**Task prompt:** Which lines in the listing below contain the word "What"? Identify each one and copy it out in full.

**Material to process:**
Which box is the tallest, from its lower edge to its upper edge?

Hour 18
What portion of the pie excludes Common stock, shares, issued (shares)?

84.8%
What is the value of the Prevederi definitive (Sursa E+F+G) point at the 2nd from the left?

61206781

* * *

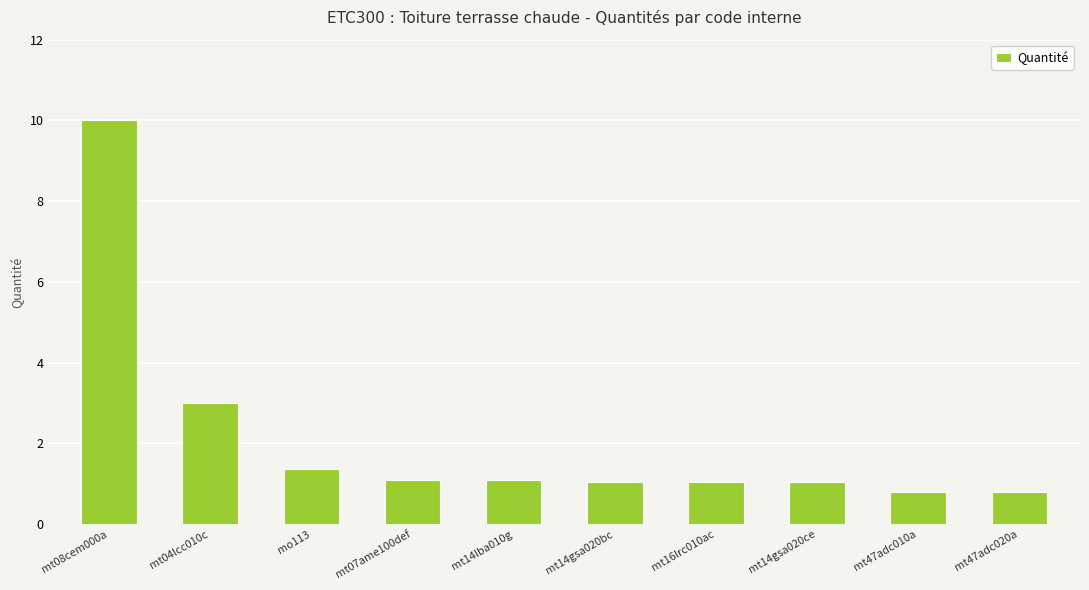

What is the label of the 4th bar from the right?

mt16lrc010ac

**Solution:**
What portion of the pie excludes Common stock, shares, issued (shares)?
What is the value of the Prevederi definitive (Sursa E+F+G) point at the 2nd from the left?
What is the label of the 4th bar from the right?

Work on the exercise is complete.